Of course, there is also a small matter of those dastardly Deadites and they are just as off-the-chain here as they were first time out. The words “dead by dawn” may well be ringing in your ears for days afterwards, while the sound of that cellar hatch rattling incessantly is more than sufficient to further loosen our hinges. For Evil Dead II, Raimi throws in everything, including kitchen sink, that the screaming Deadites he unearthed have stipulated. There are no crude claymation effects on parade here and the far more lavish $3.6m budget is put to bloody good use. Blood geysers, disembodied limbs which in turn scutter around the joint, airborne peepers, it is all here, lovingly shoehorned into the time it takes Jabba The Hut to touch his toes. It has the lot, without having to progressively cultivate like before, it’s pretty much a freight train of pain designed to maim. And maim it damn well does.
So at this point it may come as a swift kick in the dangle fat to know that I don’t regard this as The Godfather Part II that so many believe it to be. Make no qualms; Evil Dead II is a whole strong shit can of awesomeness and the worthiest of follow-ups imaginable. But, hard as you try, you can never replicate that first trip. My case in point is this: at sixteen I first dropped acid and, for the next several hours of my existence, I observed some truly messed up shenanigans. I witnessed a gentleman walking his dog across the field before us stark naked, became fixated with my copilot’s rabbit feet, and swore blind that his right eyeball had vacated its socket. Then, with my sanity at breaking point, I returned home to the sanctuary of my bedroom, fired up my Walkman, and sat comatose while the walls behind me exhaled to the precise tempo of my musical percussion. Shutting my eyes for precious respite, I was then duly greeted by a mass of stroboscopic primary colors and symmetrical patterns.
At any rate, while initially it appeared as though LSD was no friend of mine, I always was a sucker for psychedelics and spent the following three years frantically attempting to recreate that hallowed experience but, alas, to no avail. The primary experience could never again be repeated and the same can be said for The Evil Dead. Cryptic analogies aside, Raimi’s second slice supplies everything you could ever dream of in a sequel and then some. He is calculated in his estimations of what his devoted fan base desires and gives us exactly that. Is it as good a film as its predecessor? I would argue not quite as, like I say, that first cut is the deepest.

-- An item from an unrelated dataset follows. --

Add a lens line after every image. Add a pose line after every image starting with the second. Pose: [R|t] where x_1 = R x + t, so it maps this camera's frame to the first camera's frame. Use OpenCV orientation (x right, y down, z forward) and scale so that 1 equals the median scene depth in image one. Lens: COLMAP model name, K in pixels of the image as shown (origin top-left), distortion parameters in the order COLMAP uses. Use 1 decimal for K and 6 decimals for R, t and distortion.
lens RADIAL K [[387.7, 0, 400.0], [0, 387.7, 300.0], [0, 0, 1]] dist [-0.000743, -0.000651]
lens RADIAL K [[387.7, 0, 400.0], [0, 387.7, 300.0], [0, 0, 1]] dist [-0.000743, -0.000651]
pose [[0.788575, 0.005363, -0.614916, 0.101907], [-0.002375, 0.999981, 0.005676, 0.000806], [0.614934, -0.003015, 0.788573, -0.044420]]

However, is Evil Dead II better than virtually any other genre flick of its era? Without a solitary shadow of doubt it’s a resounding yes.

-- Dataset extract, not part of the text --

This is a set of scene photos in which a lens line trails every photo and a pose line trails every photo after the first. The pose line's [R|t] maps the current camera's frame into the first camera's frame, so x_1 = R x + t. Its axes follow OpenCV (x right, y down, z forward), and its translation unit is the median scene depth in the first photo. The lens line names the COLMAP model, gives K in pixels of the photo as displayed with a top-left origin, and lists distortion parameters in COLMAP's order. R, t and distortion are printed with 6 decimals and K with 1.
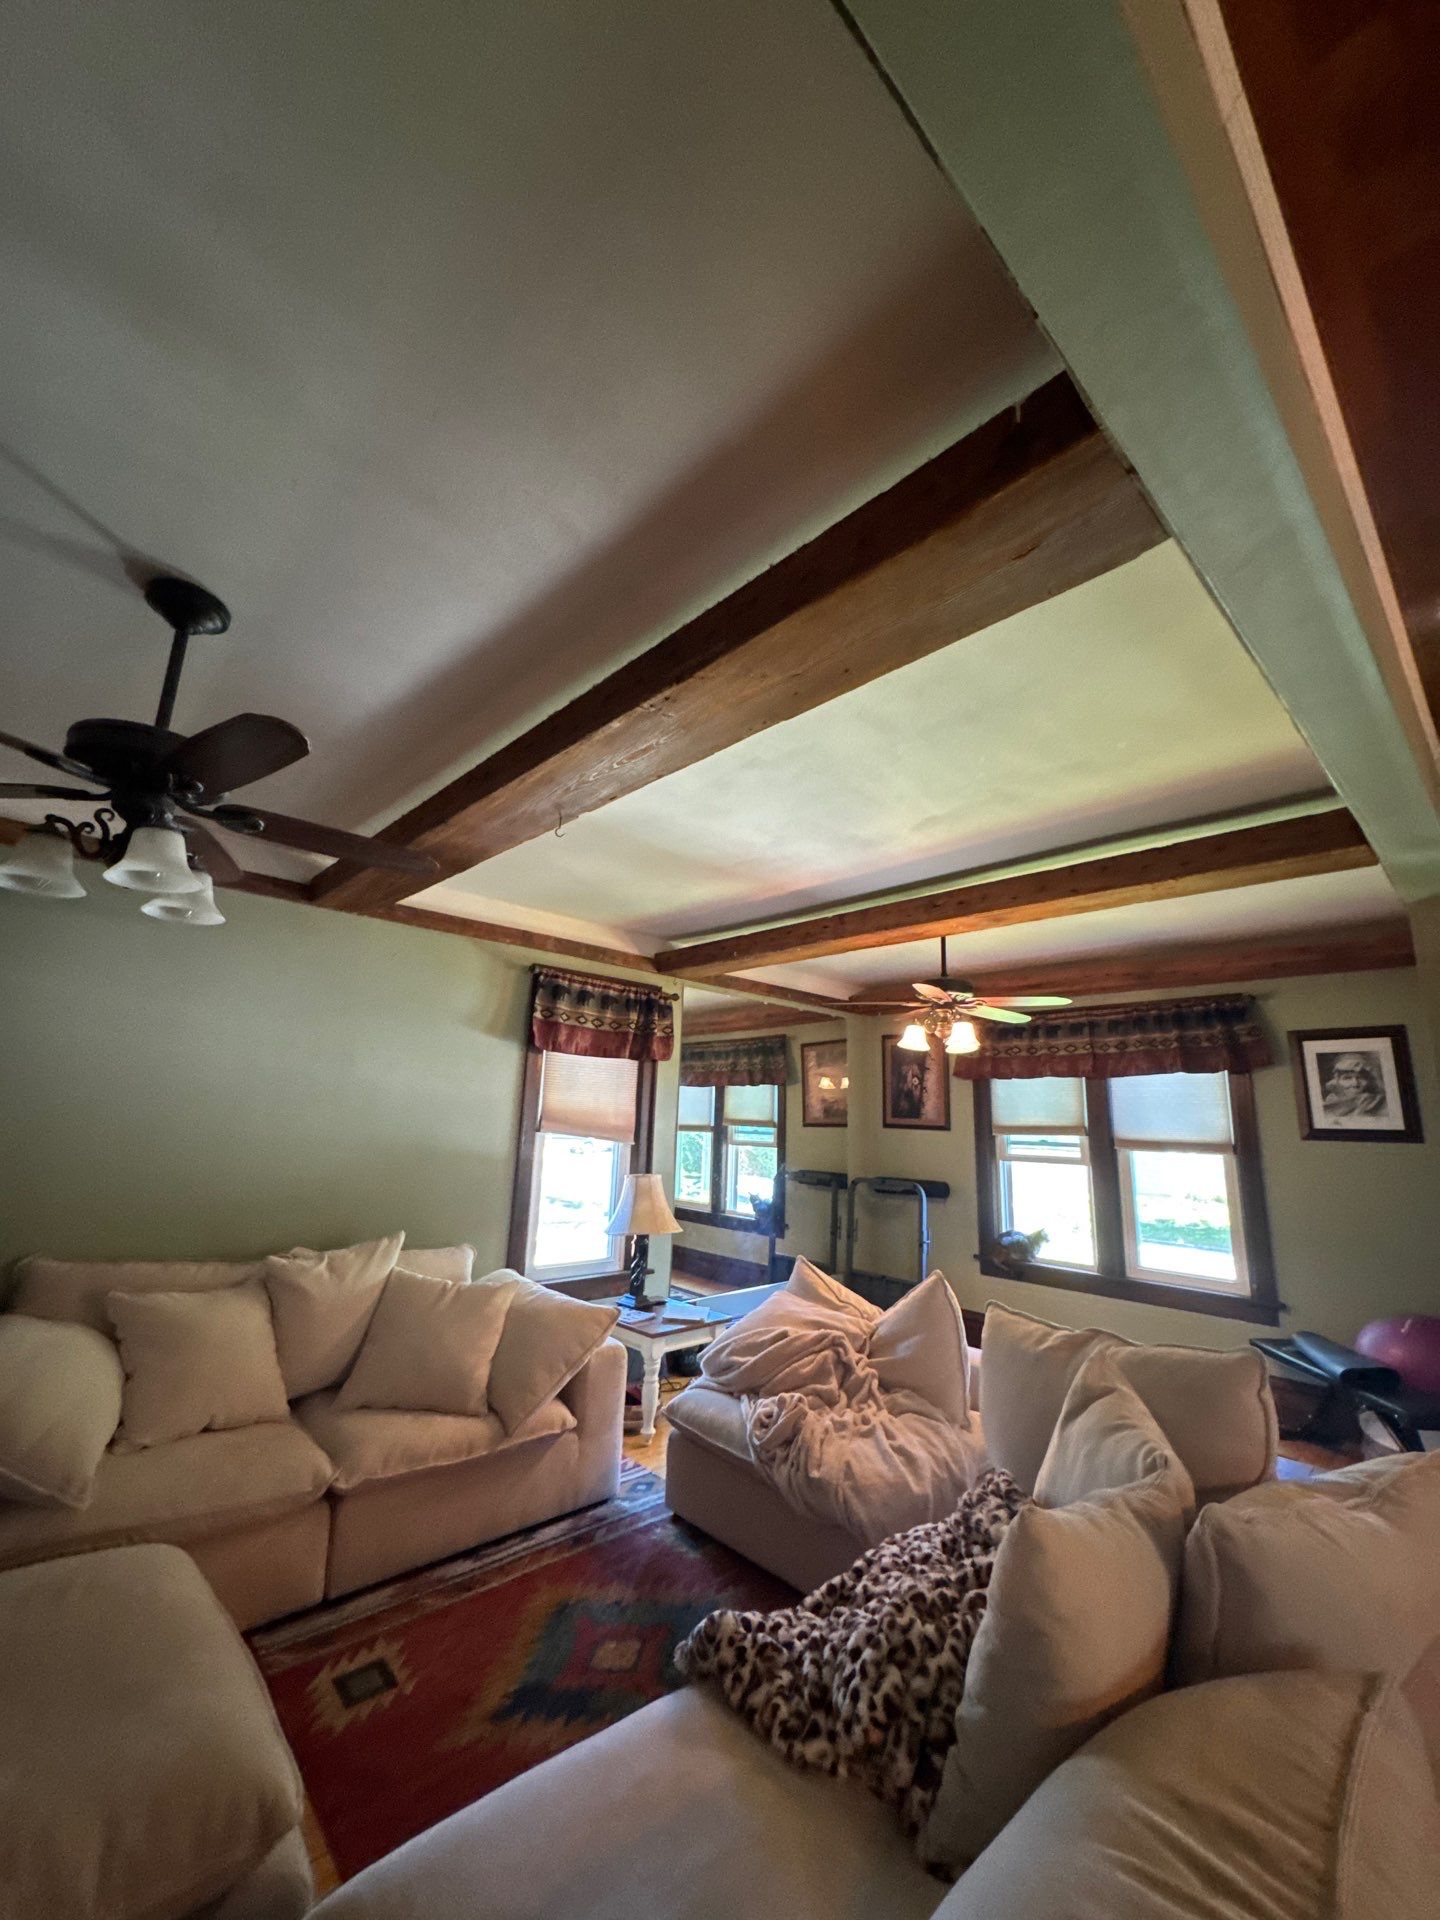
lens RADIAL K [[763.4, 0, 720.0], [0, 763.4, 960.0], [0, 0, 1]] dist [0.000060, -0.000346]
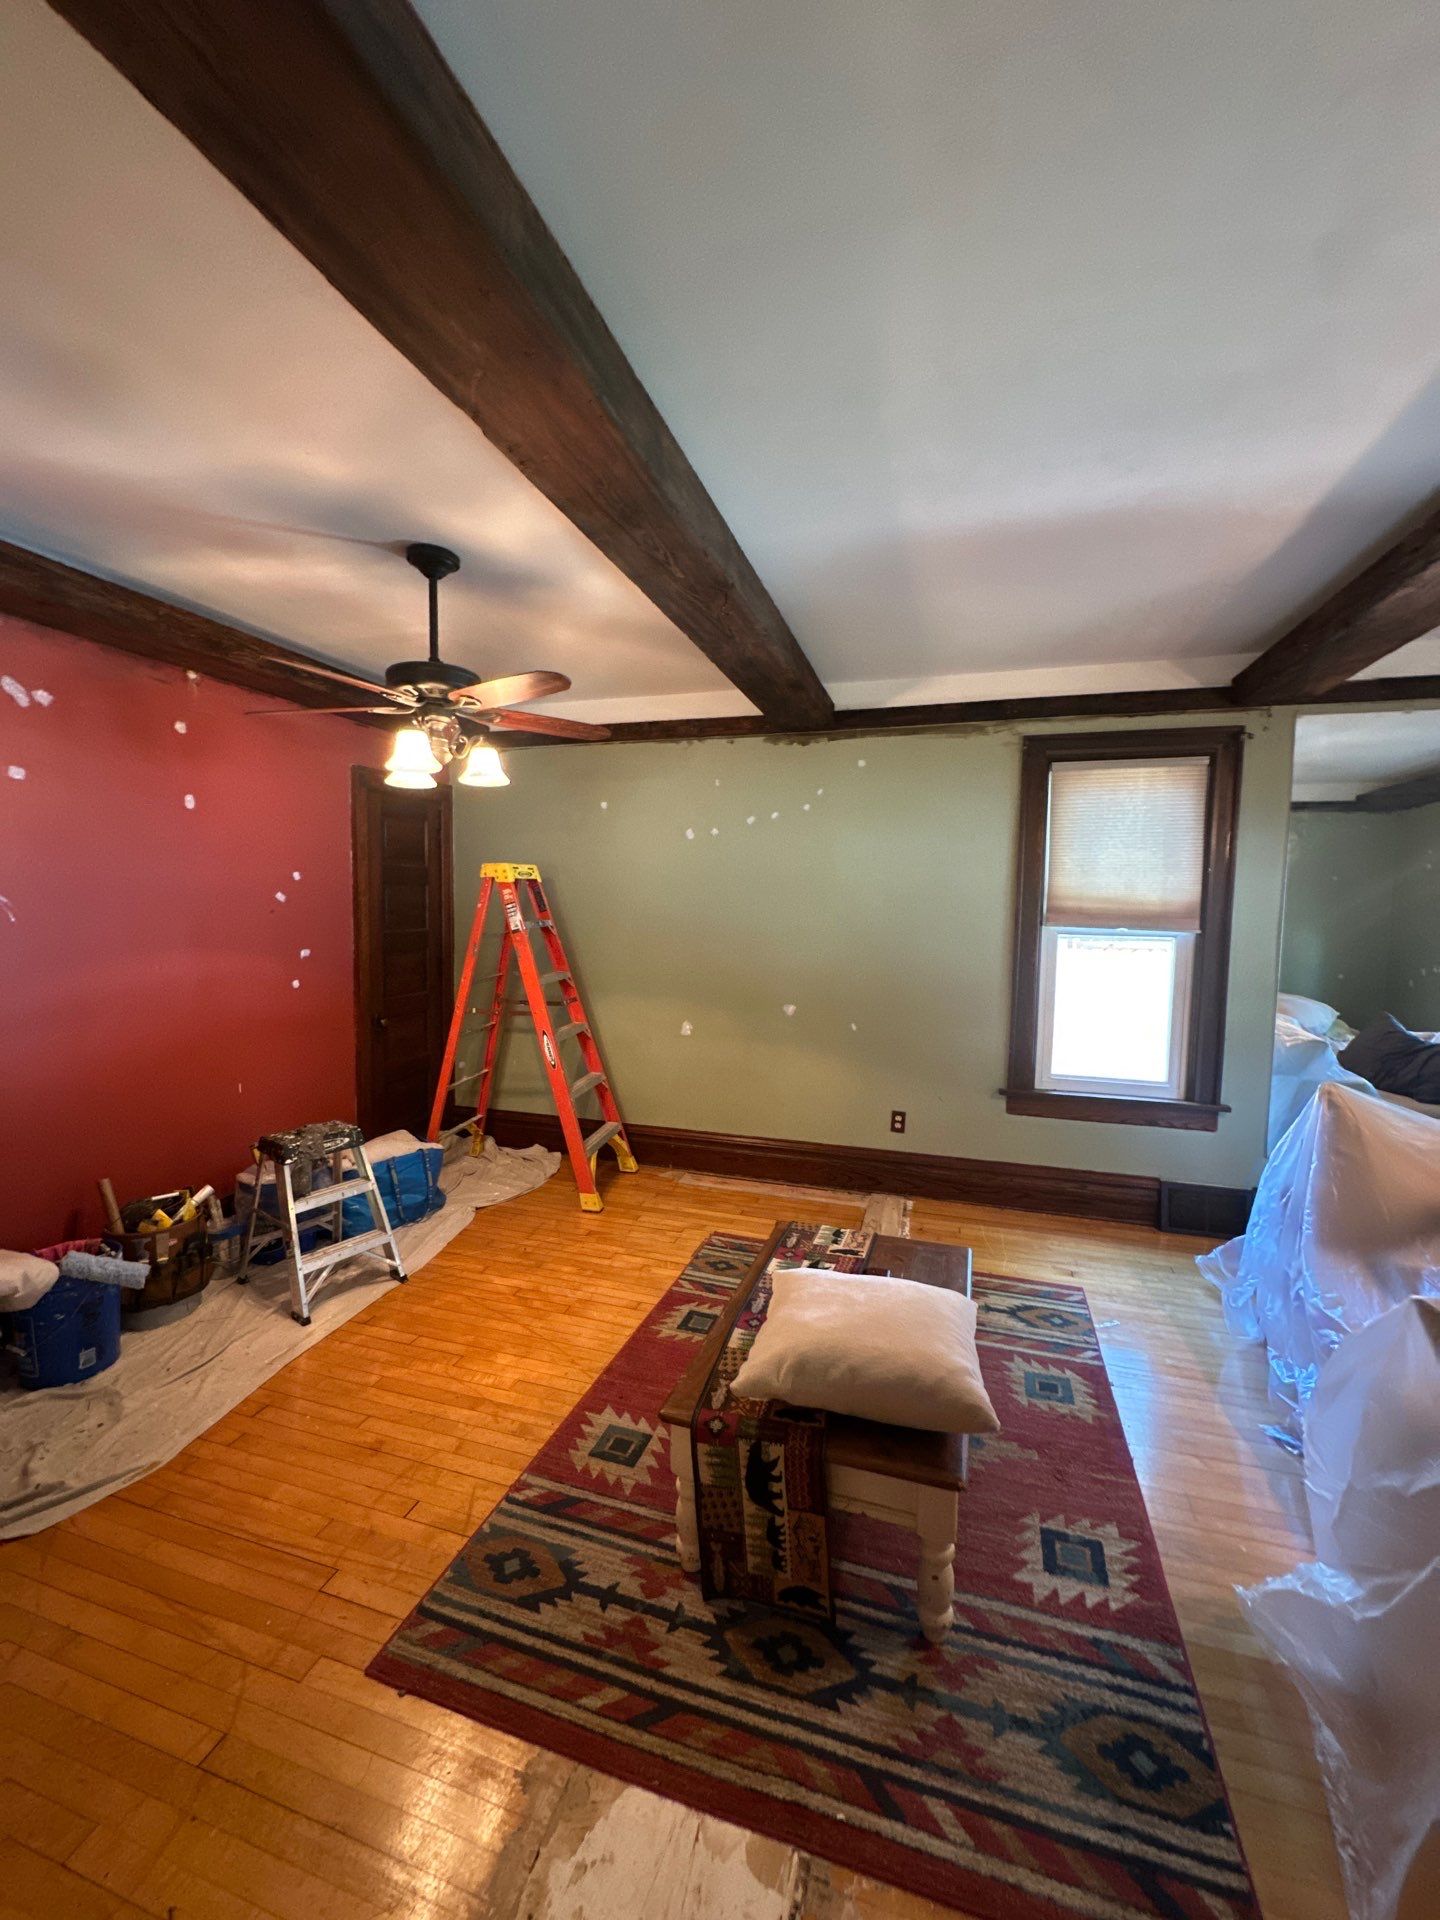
lens RADIAL K [[763.4, 0, 720.0], [0, 763.4, 960.0], [0, 0, 1]] dist [0.000060, -0.000346]
pose [[0.485516, 0.030368, -0.873700, 0.353029], [0.188349, 0.972293, 0.138460, 0.068668], [0.853697, -0.231786, 0.466344, 0.269398]]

Crimson Quill’s Judgement: 9/10
Grue Factor: 4/5
For the Grue-Guzzlers: Its predecessor may have been a touch nastier and there is no philandering foliage second time round. However, the extended budget afforded to Raimi does equate to some marvellous instances of sopping grue and with Howard Berger, Robert Kurtzman, and Greg Nicotero supplying the splatter, we’re in the safest hands the industry can muster up. Besides, what’s not to like about an airborne gob-stopping eyeball?